Saturday 28 July 2007

Turtles and Cranes

I am writing this post from the Purple Turtle in Reading. This surprises me in a couple of ways. Not because I wasn't aware that I was in the Purple Turtle in Reading - I walked in consciously and intentionally. It is that last fact that is the first of the surprises. You see, the Purple Turtle is lodged in my mind as an Oxford venue, and old loyalties run in the blood, so as a light blue Cambridge type I would have expected it to be full of bad eggs. Now I'm not saying it isn't full of bad eggs, as it may well be, judging by the conversations being held at the neighbouring table. All illiterate and full of references to unsavoury things that might be done to a chap in an athletics changing room (rather laterally, the name Kriss Akabussi keeps on popping up in their alto vocce account of this story). Let me assure you that the hand gestures and demonstrations that accompany the story are unpleasantly broadcast into the corner of my peripheral vision. Classic Oxford stuff. In fact after posting this I must ensure that none of these drunk-on-snakebite ovi maligni mugs me for my laptop.

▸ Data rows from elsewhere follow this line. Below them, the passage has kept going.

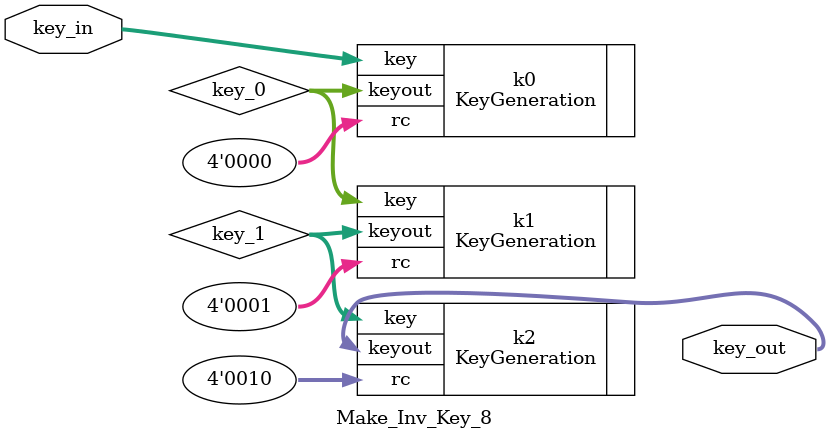
<source format=v>

module Make_Inv_Key_8(
    input [127 : 0] key_in,
    output [127 : 0] key_out
);

    wire [127 : 0] key_0, key_1, key_2, key_3, key_4, key_5, key_6, key_7, key_8, key_9;


    KeyGeneration k0(
        .rc(4'h0),
        .key(key_in),
        .keyout(key_0)
    );

    KeyGeneration k1(
        .rc(4'h1),
        .key(key_0),
        .keyout(key_1)
    );

    KeyGeneration k2(
        .rc(4'h2),
        .key(key_1),
        .keyout(key_out)
    );


endmodule
</source>
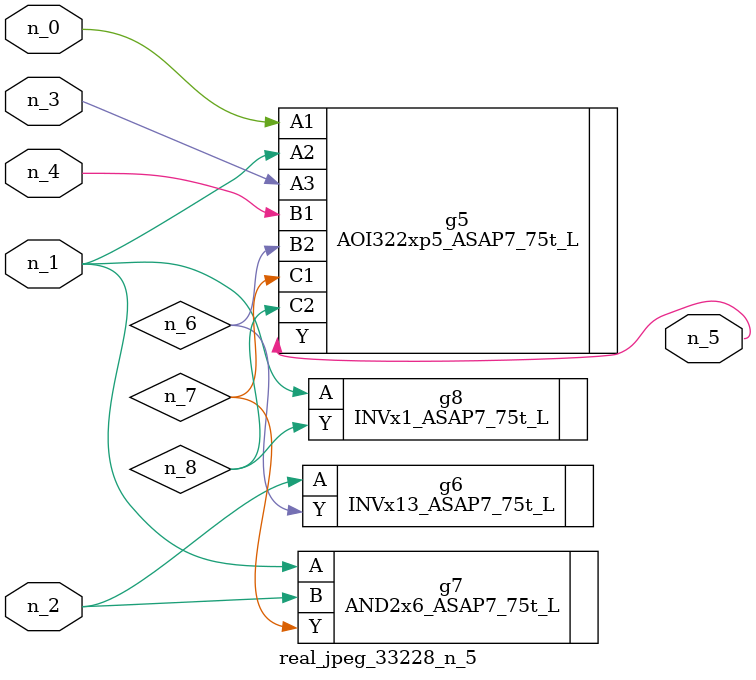
<source format=v>
module real_jpeg_33228_n_5 (n_4, n_0, n_1, n_2, n_3, n_5);

input n_4;
input n_0;
input n_1;
input n_2;
input n_3;

output n_5;

wire n_8;
wire n_6;
wire n_7;

AOI322xp5_ASAP7_75t_L g5 ( 
.A1(n_0),
.A2(n_1),
.A3(n_3),
.B1(n_4),
.B2(n_6),
.C1(n_7),
.C2(n_8),
.Y(n_5)
);

AND2x6_ASAP7_75t_L g7 ( 
.A(n_1),
.B(n_2),
.Y(n_7)
);

INVx1_ASAP7_75t_L g8 ( 
.A(n_1),
.Y(n_8)
);

INVx13_ASAP7_75t_L g6 ( 
.A(n_2),
.Y(n_6)
);


endmodule
</source>
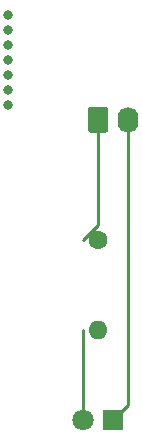
<source format=gbr>
%TF.GenerationSoftware,KiCad,Pcbnew,(5.1.9)-1*%
%TF.CreationDate,2021-01-15T17:16:06+09:00*%
%TF.ProjectId,test2,74657374-322e-46b6-9963-61645f706362,rev?*%
%TF.SameCoordinates,Original*%
%TF.FileFunction,Copper,L1,Top*%
%TF.FilePolarity,Positive*%
%FSLAX46Y46*%
G04 Gerber Fmt 4.6, Leading zero omitted, Abs format (unit mm)*
G04 Created by KiCad (PCBNEW (5.1.9)-1) date 2021-01-15 17:16:06*
%MOMM*%
%LPD*%
G01*
G04 APERTURE LIST*
%TA.AperFunction,ComponentPad*%
%ADD10R,1.800000X1.800000*%
%TD*%
%TA.AperFunction,ComponentPad*%
%ADD11C,1.800000*%
%TD*%
%TA.AperFunction,ComponentPad*%
%ADD12O,1.740000X2.190000*%
%TD*%
%TA.AperFunction,ComponentPad*%
%ADD13C,1.600000*%
%TD*%
%TA.AperFunction,ComponentPad*%
%ADD14O,1.600000X1.600000*%
%TD*%
%TA.AperFunction,ViaPad*%
%ADD15C,0.800000*%
%TD*%
%TA.AperFunction,Conductor*%
%ADD16C,0.250000*%
%TD*%
G04 APERTURE END LIST*
D10*
%TO.P,D1,1*%
%TO.N,GND*%
X146050000Y-118110000D03*
D11*
%TO.P,D1,2*%
%TO.N,Net-(D1-Pad2)*%
X143510000Y-118110000D03*
%TD*%
%TO.P,J1,1*%
%TO.N,+5V*%
%TA.AperFunction,ComponentPad*%
G36*
G01*
X143910000Y-93555001D02*
X143910000Y-91864999D01*
G75*
G02*
X144159999Y-91615000I249999J0D01*
G01*
X145400001Y-91615000D01*
G75*
G02*
X145650000Y-91864999I0J-249999D01*
G01*
X145650000Y-93555001D01*
G75*
G02*
X145400001Y-93805000I-249999J0D01*
G01*
X144159999Y-93805000D01*
G75*
G02*
X143910000Y-93555001I0J249999D01*
G01*
G37*
%TD.AperFunction*%
D12*
%TO.P,J1,2*%
%TO.N,GND*%
X147320000Y-92710000D03*
%TD*%
D13*
%TO.P,R1,1*%
%TO.N,+5V*%
X144780000Y-102870000D03*
D14*
%TO.P,R1,2*%
%TO.N,Net-(D1-Pad2)*%
X144780000Y-110490000D03*
%TD*%
D15*
%TO.N,*%
X137160000Y-83820000D03*
X137160000Y-85090000D03*
X137160000Y-86360000D03*
X137160000Y-87630000D03*
X137160000Y-88900000D03*
X137160000Y-90170000D03*
X137160000Y-91440000D03*
%TD*%
D16*
%TO.N,GND*%
X147320000Y-116840000D02*
X146050000Y-118110000D01*
X147320000Y-92710000D02*
X147320000Y-116840000D01*
%TO.N,Net-(D1-Pad2)*%
X143510000Y-110490000D02*
X143510000Y-118110000D01*
%TO.N,+5V*%
X144780000Y-101600000D02*
X143510000Y-102870000D01*
X144780000Y-92710000D02*
X144780000Y-101600000D01*
%TD*%
M02*

</source>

Anyway, I can hear you wondering how I ended up in this establishment given my stated loyalties and clear emotions on the subject. Rather conveniently, telling you this will bring me on to the second surprise. The Purple Turtle bribes people to cross its threshold with an offer of free wi-fi access and I left my hotel room with my laptop on me specifically in search of such a nugget of good service (gold nugget, not chicken nugget, for your Major does not eat meat or fish for karmic reasons). So here I am. Blogging. In a pub. At the beginning of a Saturday evening. And that is the second surprise.

This is not without explanation. Mrs. Gripe is safely tucked away in a lecture room learning things about using needles on sick people. She is learning acupuncture (not tattoo art, another legitimate interpretation of my description). So I am awaiting the culimnation of her day's learning, and there is only so much a fella (oops, I mean chap - I hope this location is not contagious) can read about Blue Ocean Strategy and Dirk Gently's Holistic Detection Agency before his brain is full and he must download some thoughts to make room for the next pages of both.

My thought is now ready to be downloaded, but before I do, let me pay tribute to the above-mentioned works of art. Dirk Gently is a work of art on its own and also by virtue of coming from the pen of the emeritus Douglas Adams who for me ranks among the greats of authory. Blue Ocean Strategy, although less amusing, is also a gripping book for anyone who wants to know 'How to Create Uncontested Maret Space and Make the Competition Irrelevant'. That is at the core of the Major's employ nnow that he no longer fights wars against mayors on a daily basis.

Anyway, I promised to download a thought - so if you are still reading this, here it is. In photographic form.

This is the rebuild of the Stock Exchange building, as taken through the glass roof of the Major's new daytime barracks. What you can see through the glass, the vaguely swan-like shape, is a full size digger being crane-lifted onto the roof of the building, some 20 (at a guess) floors up.

I will be the first to admit that I am not a professional builder and am not the best qualified to decide how to build a skyscraper, but I like to thing that I have a grasp of the basic rules of the planet that we inhabit. That grasp of those rules, basic or not, tells me that there is unlikely to be much to dig at a height of 20 storeys. And moreover, how can one reconcile the mandatory Health & Safety risk assessment with the need to put chains around a large digger and lift it 20 storeys above a busy road? Answers please, in the comment field. If any answers are possible.